An alternative would be if libfido2 would somehow allow us to access the internal fd ourselves. If so we could do the BSD flock() stuff from our code instead of libfido2. That said it probably makes sense to have it in libfido2 itself, since this is advisory locking only and by putting it into libfido2 we can make sure any user of libfido2 will follow the lock protocol, not just systemd-cryptsetup.

Anyway, what's your take on the synchronization story?

[martelletto]

@poettering The spec leaves enough room for multiplexing to happen at the device level if supported, which is why libfido2 does not enforce any synchronization of its own.
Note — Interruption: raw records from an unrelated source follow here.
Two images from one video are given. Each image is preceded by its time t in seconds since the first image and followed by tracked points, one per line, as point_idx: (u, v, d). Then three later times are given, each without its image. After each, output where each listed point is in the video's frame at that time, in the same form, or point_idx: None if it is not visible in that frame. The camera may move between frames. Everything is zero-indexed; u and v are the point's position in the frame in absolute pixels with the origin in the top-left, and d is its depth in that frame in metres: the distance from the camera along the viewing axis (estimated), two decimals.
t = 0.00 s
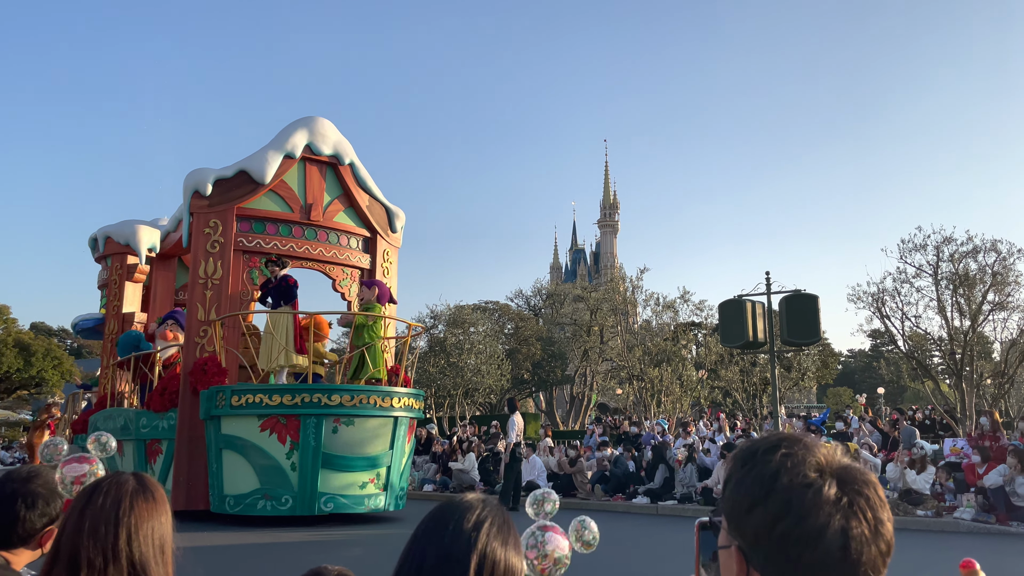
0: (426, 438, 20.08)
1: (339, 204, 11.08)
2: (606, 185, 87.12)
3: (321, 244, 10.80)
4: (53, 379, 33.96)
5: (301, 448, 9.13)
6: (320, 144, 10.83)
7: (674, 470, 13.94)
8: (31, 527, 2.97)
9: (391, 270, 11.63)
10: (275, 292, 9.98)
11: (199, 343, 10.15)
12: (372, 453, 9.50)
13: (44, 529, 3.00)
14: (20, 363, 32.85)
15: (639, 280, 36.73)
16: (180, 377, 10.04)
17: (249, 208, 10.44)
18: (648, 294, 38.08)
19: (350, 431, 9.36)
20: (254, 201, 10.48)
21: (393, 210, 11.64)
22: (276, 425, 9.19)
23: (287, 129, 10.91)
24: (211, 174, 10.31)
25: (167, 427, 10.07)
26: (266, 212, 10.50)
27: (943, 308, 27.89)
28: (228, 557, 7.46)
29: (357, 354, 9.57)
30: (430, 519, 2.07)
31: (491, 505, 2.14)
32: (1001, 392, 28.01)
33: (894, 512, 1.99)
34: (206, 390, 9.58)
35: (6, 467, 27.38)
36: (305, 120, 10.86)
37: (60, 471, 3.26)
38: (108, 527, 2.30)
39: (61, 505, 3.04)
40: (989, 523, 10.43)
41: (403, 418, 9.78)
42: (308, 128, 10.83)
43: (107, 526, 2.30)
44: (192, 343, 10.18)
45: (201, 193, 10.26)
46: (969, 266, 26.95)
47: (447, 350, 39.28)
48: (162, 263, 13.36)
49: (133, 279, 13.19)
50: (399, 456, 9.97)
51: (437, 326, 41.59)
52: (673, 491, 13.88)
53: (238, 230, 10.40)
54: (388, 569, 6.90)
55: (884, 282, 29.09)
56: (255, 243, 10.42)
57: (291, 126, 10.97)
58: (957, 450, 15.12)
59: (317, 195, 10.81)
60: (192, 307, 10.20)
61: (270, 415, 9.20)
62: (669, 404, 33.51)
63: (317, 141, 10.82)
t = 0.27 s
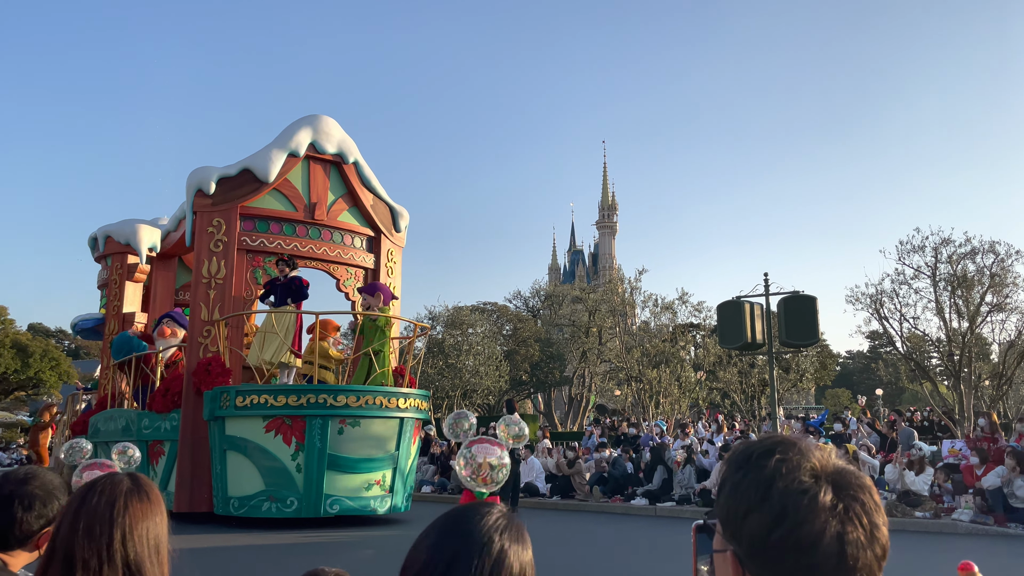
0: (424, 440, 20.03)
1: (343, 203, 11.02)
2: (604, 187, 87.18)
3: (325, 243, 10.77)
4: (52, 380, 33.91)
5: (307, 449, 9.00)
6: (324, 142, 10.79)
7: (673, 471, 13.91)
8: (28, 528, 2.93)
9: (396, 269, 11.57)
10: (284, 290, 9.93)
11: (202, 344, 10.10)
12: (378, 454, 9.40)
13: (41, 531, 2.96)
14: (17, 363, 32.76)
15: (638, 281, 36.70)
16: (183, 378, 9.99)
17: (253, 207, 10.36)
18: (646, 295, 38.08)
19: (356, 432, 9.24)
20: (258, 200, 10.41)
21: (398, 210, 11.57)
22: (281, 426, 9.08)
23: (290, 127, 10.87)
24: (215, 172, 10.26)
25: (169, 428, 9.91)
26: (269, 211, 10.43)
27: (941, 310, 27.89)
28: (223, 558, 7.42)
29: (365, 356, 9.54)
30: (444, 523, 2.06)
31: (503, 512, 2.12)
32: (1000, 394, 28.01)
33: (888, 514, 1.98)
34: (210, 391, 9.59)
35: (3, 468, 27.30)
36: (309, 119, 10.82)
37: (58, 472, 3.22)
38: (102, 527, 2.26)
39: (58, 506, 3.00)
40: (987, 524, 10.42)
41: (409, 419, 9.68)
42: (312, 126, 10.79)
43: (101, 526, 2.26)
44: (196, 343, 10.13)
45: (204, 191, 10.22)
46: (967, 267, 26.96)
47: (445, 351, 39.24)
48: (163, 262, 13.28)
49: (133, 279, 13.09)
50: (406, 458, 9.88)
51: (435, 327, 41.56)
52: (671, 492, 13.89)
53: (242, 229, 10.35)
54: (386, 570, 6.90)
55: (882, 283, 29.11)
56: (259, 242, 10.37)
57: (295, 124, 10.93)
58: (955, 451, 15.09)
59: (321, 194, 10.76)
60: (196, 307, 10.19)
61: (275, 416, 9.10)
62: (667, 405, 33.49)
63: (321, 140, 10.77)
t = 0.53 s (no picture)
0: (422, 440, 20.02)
1: (347, 201, 10.91)
2: (602, 187, 87.29)
3: (329, 241, 10.65)
4: (48, 380, 33.84)
5: (312, 449, 8.92)
6: (328, 139, 10.68)
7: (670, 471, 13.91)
8: (23, 528, 2.91)
9: (398, 267, 11.54)
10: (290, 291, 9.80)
11: (204, 344, 9.85)
12: (383, 455, 9.31)
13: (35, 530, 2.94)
14: (14, 363, 32.69)
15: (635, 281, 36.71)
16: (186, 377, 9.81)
17: (256, 205, 10.23)
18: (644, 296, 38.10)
19: (362, 432, 9.14)
20: (261, 198, 10.28)
21: (401, 207, 11.57)
22: (285, 426, 8.99)
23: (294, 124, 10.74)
24: (218, 169, 10.06)
25: (170, 428, 9.83)
26: (272, 208, 10.29)
27: (939, 311, 27.93)
28: (218, 559, 7.39)
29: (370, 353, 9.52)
30: (433, 534, 2.06)
31: (497, 526, 2.09)
32: (997, 395, 28.04)
33: (884, 516, 1.98)
34: (214, 390, 9.39)
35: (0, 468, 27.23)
36: (312, 116, 10.71)
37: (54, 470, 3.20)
38: (80, 525, 2.24)
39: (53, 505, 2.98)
40: (983, 525, 10.45)
41: (414, 419, 9.60)
42: (315, 123, 10.68)
43: (79, 524, 2.24)
44: (198, 343, 9.87)
45: (207, 188, 10.03)
46: (964, 268, 26.99)
47: (443, 352, 39.23)
48: (162, 261, 13.27)
49: (133, 277, 13.10)
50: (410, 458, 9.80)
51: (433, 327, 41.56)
52: (668, 493, 13.85)
53: (245, 227, 10.21)
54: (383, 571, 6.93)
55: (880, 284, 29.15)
56: (262, 240, 10.24)
57: (298, 121, 10.82)
58: (953, 452, 15.12)
59: (324, 191, 10.67)
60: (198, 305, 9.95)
61: (279, 416, 9.01)
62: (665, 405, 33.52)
63: (325, 137, 10.66)
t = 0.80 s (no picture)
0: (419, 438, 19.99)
1: (350, 197, 10.77)
2: (600, 187, 87.39)
3: (332, 238, 10.54)
4: (46, 378, 33.88)
5: (316, 448, 8.81)
6: (332, 135, 10.49)
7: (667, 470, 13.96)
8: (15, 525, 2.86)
9: (402, 265, 11.42)
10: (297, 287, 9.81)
11: (208, 341, 9.78)
12: (388, 454, 9.20)
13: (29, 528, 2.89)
14: (11, 361, 32.63)
15: (633, 281, 36.71)
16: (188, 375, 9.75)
17: (259, 201, 10.10)
18: (642, 295, 38.13)
19: (367, 431, 9.04)
20: (265, 194, 10.14)
21: (405, 205, 11.38)
22: (290, 424, 8.89)
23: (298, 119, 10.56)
24: (221, 165, 9.94)
25: (171, 426, 9.78)
26: (275, 205, 10.16)
27: (935, 311, 27.99)
28: (215, 558, 7.36)
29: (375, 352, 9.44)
30: (425, 531, 2.05)
31: (488, 526, 2.08)
32: (993, 395, 28.12)
33: (883, 518, 1.98)
34: (216, 388, 9.34)
35: None
36: (317, 111, 10.51)
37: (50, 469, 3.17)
38: (57, 517, 2.19)
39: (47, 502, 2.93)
40: (979, 525, 10.47)
41: (419, 418, 9.50)
42: (319, 119, 10.47)
43: (56, 516, 2.19)
44: (201, 340, 9.80)
45: (210, 184, 9.89)
46: (961, 269, 27.06)
47: (441, 351, 39.19)
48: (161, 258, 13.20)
49: (133, 274, 13.04)
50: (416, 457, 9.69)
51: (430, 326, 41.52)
52: (665, 492, 13.82)
53: (248, 223, 10.10)
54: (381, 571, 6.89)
55: (877, 284, 29.21)
56: (265, 237, 10.12)
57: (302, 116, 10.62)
58: (948, 452, 15.17)
59: (328, 188, 10.51)
60: (201, 302, 9.91)
61: (283, 414, 8.91)
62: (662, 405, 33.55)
63: (330, 133, 10.48)
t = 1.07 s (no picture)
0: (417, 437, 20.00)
1: (354, 193, 10.69)
2: (597, 185, 87.46)
3: (336, 235, 10.44)
4: (42, 375, 33.74)
5: (321, 446, 8.77)
6: (337, 131, 10.41)
7: (664, 469, 13.99)
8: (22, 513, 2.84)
9: (407, 262, 11.32)
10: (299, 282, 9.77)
11: (211, 337, 9.82)
12: (393, 452, 9.17)
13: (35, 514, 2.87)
14: (8, 358, 32.56)
15: (630, 280, 36.74)
16: (191, 372, 9.71)
17: (262, 197, 10.03)
18: (639, 295, 38.16)
19: (372, 429, 9.01)
20: (268, 189, 10.05)
21: (409, 201, 11.30)
22: (294, 422, 8.83)
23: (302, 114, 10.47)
24: (224, 160, 9.93)
25: (174, 423, 9.75)
26: (279, 201, 10.08)
27: (932, 311, 28.06)
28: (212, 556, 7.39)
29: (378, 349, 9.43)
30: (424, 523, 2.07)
31: (482, 518, 2.11)
32: (989, 395, 28.20)
33: (881, 519, 2.00)
34: (219, 385, 9.30)
35: None
36: (320, 106, 10.43)
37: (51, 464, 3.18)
38: (34, 514, 2.12)
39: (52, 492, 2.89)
40: (975, 525, 10.51)
41: (424, 416, 9.50)
42: (324, 114, 10.38)
43: (34, 513, 2.12)
44: (203, 337, 9.83)
45: (213, 179, 9.89)
46: (958, 269, 27.13)
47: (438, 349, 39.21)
48: (161, 254, 13.14)
49: (132, 271, 13.06)
50: (420, 455, 9.68)
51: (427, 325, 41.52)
52: (662, 491, 13.85)
53: (251, 219, 10.01)
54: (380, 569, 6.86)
55: (873, 284, 29.27)
56: (269, 233, 10.03)
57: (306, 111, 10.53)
58: (944, 451, 15.22)
59: (332, 184, 10.41)
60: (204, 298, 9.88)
61: (288, 412, 8.86)
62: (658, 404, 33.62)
63: (334, 128, 10.40)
The reality on the ground is a bit different, though: multiplexing is unlikely to be supported by the device, and even if it were supported, it is questionable whether it is a good idea in the first place. Therefore, implementing the synchronization in libfido2 makes sense IMHO. I will add it to libfido2's 1.8.0 roadmap. Thank you!

[poettering]

@martelletto excellent! thanks! Let's wait for this to be solved in libfido2 for us then.

[poettering]

(@bjacquin btw, ignore the /run/cryptsetup thing, it's a red herring, libcrytpsetup 1e7521c0564936fdbf098ce448e91e0ba25bffae downgraded the message since it doesn't really matter.)

[poettering]

Given that Yubico/libfido2#350 was merged into libfido2 I guess we can close this here.